ACS Appl. Mater. Interfaces , 2014
This work describes the measurement and comparison of several important properties of native cellulose nanocrystals (CNCs) and cellulose nanofibrils (CNFs), such as crystallinity, morphology, aspect ratio, and surface chemistry. Measurement of the fundamental properties of seven different CNCs/CNFs, from raw material sources (bacterial, tunicate, and wood) using typical hydrolysis conditions (acid, enzymatic, mechanical, and 2,2,6,6-tetramethylpiperidinyl-1-oxyl (TEMPO)-mediated oxidation), was accomplished using a variety of measurement methods.
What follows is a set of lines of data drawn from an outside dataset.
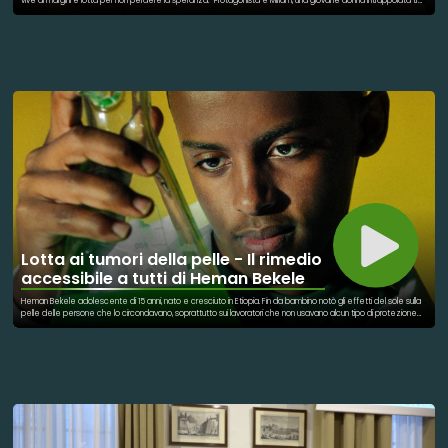
vive ai margini e lotta per non perdere la speranza. Protagonista è Miriam, una giovane donna intrappolata tra
dipendenze, piccoli crimini e il peso di un debito con il boss locale, Spadone. Attorno a lei si intrecciano le
storie di Riccardo, spacciatore enigmatico con cui stringe un legame tormentato, e di Ines, sua sorella, che
cerca stabilità nell’amore per Lidia, poliziotta divisa tra dovere e sentimenti. Roma non fa da semplice
scenario: i suoi cortili e le sue strade diventano un riflesso vivo di un’umanità ferita, in perenne bilico tra
sopravvivenza e riscatto. Il regista Davide Campagna sottolinea l’urgenza di raccontare queste vite senza
giudizi né verità preconfezionate, restituendo autenticità alle fragilità, ai sensi di colpa e ai desideri di fuga dei
giovani protagonisti. Realizzato grazie alla passione e al coraggio di un gruppo di ragazzi che hanno lavorato
davanti e dietro la macchina da presa, Nessun Domani è più di un film: è un atto di crescita condivisa e un grido
di speranza.
Lotta ai tumori della pelle - Il rimedio
accessibile a tutti di Heman Bekele
Heman Bekele adolescente di 15 anni, nato e cresciuto in Etiopia. Fin da bambino notò gli effetti del sole sulla
pelle delle persone che lo circondavano, soprattutto sui lavoratori che non usavano alcun tipo di protezione
solare. Heman e la su famiglia emigrarono negli Stati Uniti. Fu qui che iniziò ad imparare il potere delle reazioni
chimiche, ma soprattutto quali erano i danni che potevano provocare alla pelle. Durante i suoi studi venne a
conoscenza un farmaco già conosciuto per il trattamento di alcune forme di cancro epidermico, l’imiquimod.
Qui è entrata in gioco la voglia di sapere, voler conoscere in un ragazzo giovane: Heman si chiese se ci fosse
un modo per usare l'imiquimod per trattare gli stadi precoci del cancro e rendere al contempo il
medicinale più accessibile a persone di diverse classi socio-economiche. La soluzione offerta dal ragazzo di
15 anni, gli è valso il riconoscimento di “Kind of the year 2024” dalla rivista Time. (Video @time)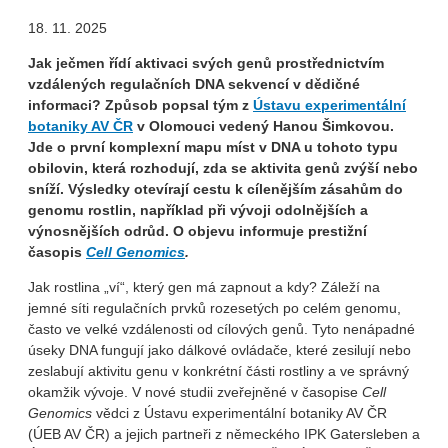
18. 11. 2025
Jak ječmen řídí aktivaci svých genů prostřednictvím
vzdálených regulačních DNA sekvencí v dědičné
informaci? Způsob popsal tým z
Ústavu experimentální
botaniky AV ČR
v Olomouci vedený Hanou Šimkovou.
Jde o první komplexní mapu míst v DNA u tohoto typu
obilovin, která rozhodují, zda se aktivita genů zvýší nebo
sníží. Výsledky otevírají cestu k cílenějším zásahům do
genomu rostlin, například při vývoji odolnějších a
výnosnějších odrůd. O objevu informuje prestižní
časopis
Cell Genomics
.
Jak rostlina „ví“, který gen má zapnout a kdy? Záleží na
jemné síti regulačních prvků rozesetých po celém genomu,
často ve velké vzdálenosti od cílových genů. Tyto nenápadné
úseky DNA fungují jako dálkové ovládače, které zesilují nebo
zeslabují aktivitu genu v konkrétní části rostliny a ve správný
okamžik vývoje. V nové studii zveřejněné v časopise
Cell
Genomics
vědci z Ústavu experimentální botaniky AV ČR
(ÚEB AV ČR) a jejich partneři z německého IPK Gatersleben a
Atomic force microscopy (AFM), transmission electron microscopy (TEM), and 13 C cross-polarization magic angle spinning (CPMAS) nuclear magnetic resonance (NMR) spectroscopy were used to conclude that CNCs, which are rodlike in appearance, have a higher crystallinity than CNFs, which are fibrillar in appearance. CNC aspect ratio distributions were measured and ranged from 148 ± 147 for tunicate-CNCs to 23 ± 12 for wood-CNCs. Hydrophobic interactions, measured using inverse gas chromatography (IGC), were found to be an important contribution to the total surface energy of both types of cellulose. In all cases, a trace amount of naturally occurring fluorescent compounds was observed after hydrolysis. Confocal and Raman microscopy were used to confirm that the fluorescent species were unique for each cellulose source, and demonstrated that such methods can be useful for monitoring purity during CNC/CNF processing. This study reveals the broad, tunable, multidimensional material space in which CNCs and CNFs exist.